Stored items from a collection:

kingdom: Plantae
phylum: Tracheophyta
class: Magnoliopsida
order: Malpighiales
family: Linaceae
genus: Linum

==

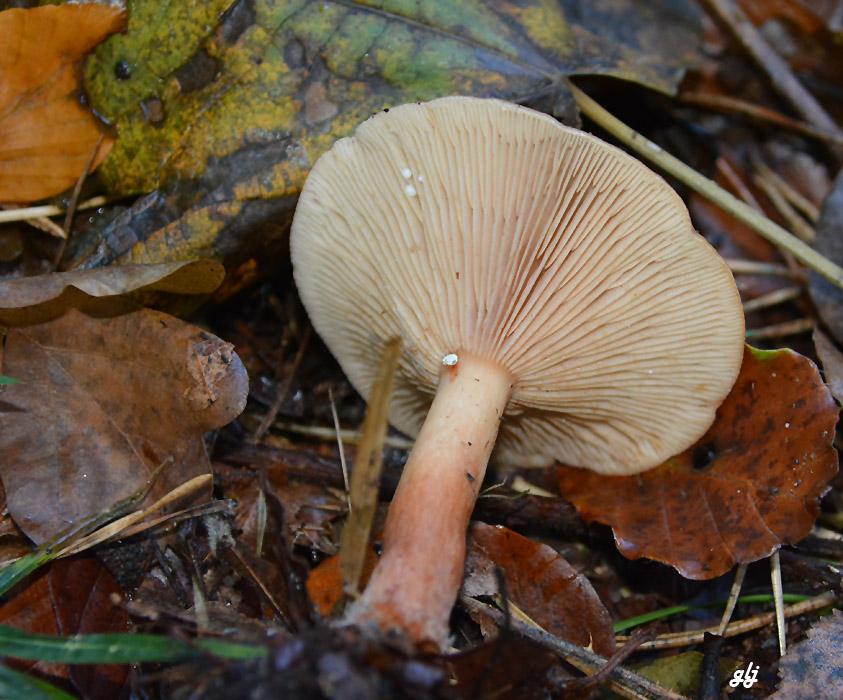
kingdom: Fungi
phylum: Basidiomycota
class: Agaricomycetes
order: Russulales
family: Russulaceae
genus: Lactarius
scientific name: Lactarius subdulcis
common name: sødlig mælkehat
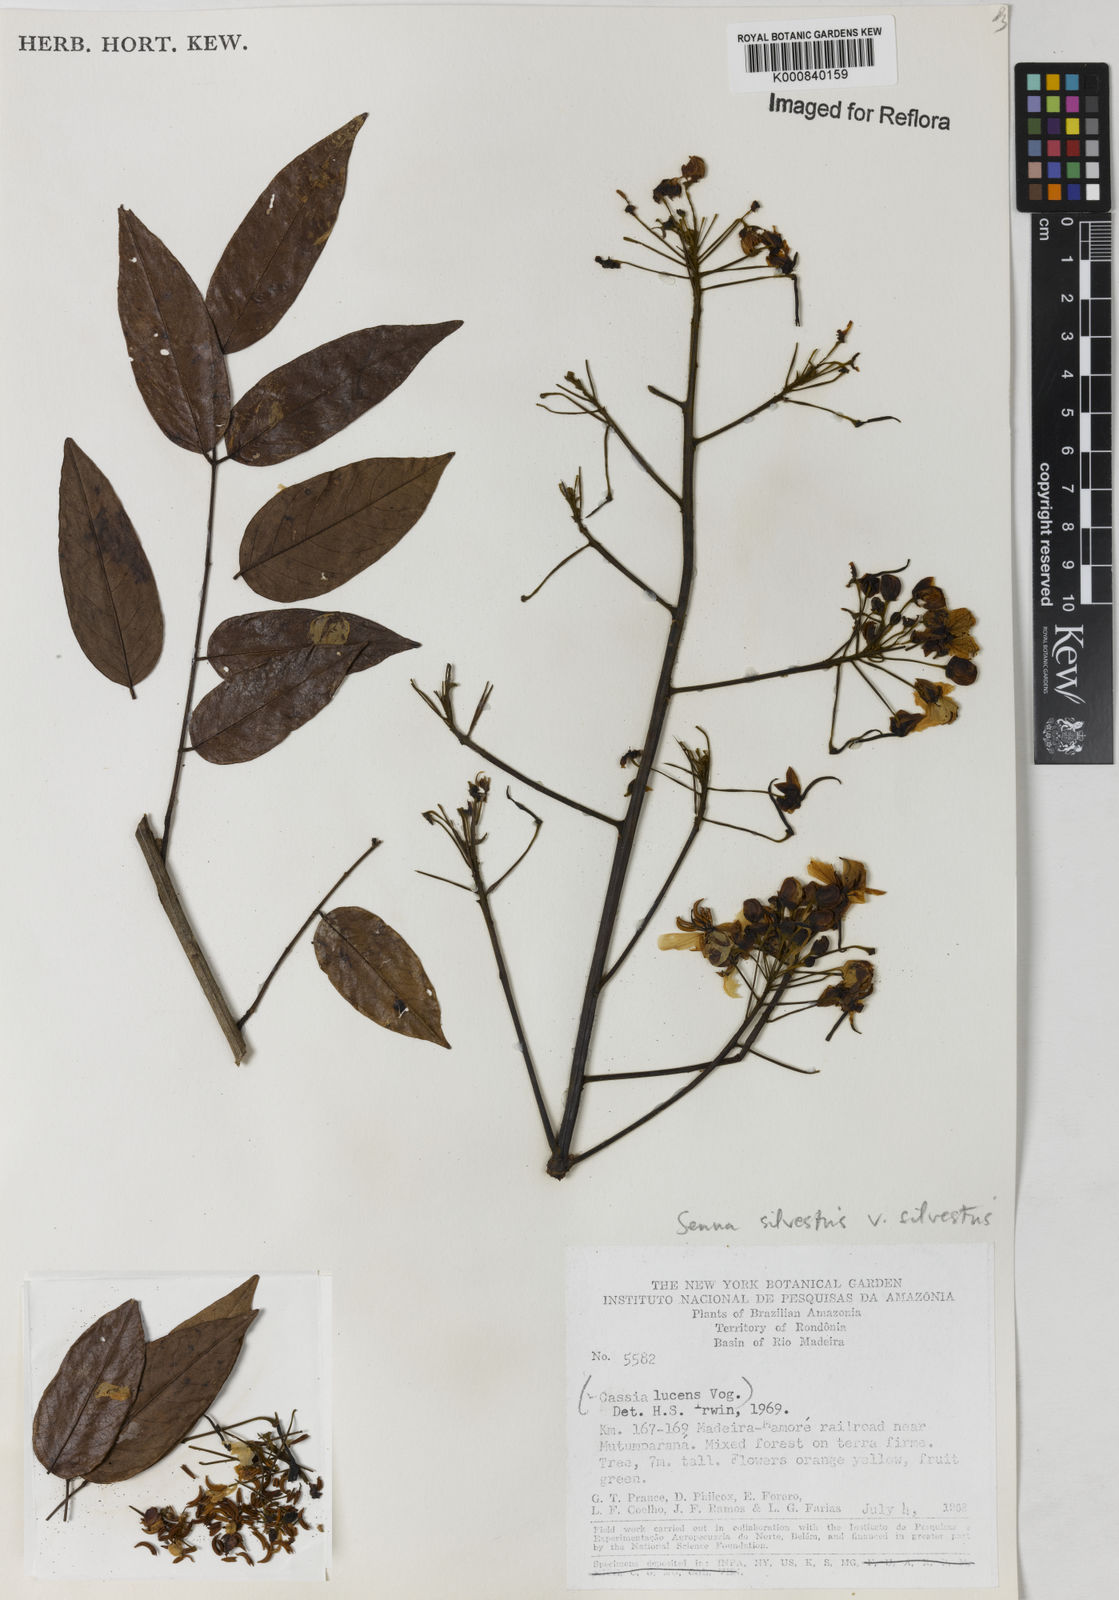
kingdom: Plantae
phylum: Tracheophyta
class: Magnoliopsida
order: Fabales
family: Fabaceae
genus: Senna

- SHORT TASK
Output the lines of the listing above from the line with "kingdom: Fungi" to the line with "genus: Senna", both included, copied without change. Leave out the pictures.

- FULL ANSWER
kingdom: Fungi
phylum: Basidiomycota
class: Agaricomycetes
order: Russulales
family: Russulaceae
genus: Lactarius
scientific name: Lactarius subdulcis
common name: sødlig mælkehat
kingdom: Plantae
phylum: Tracheophyta
class: Magnoliopsida
order: Fabales
family: Fabaceae
genus: Senna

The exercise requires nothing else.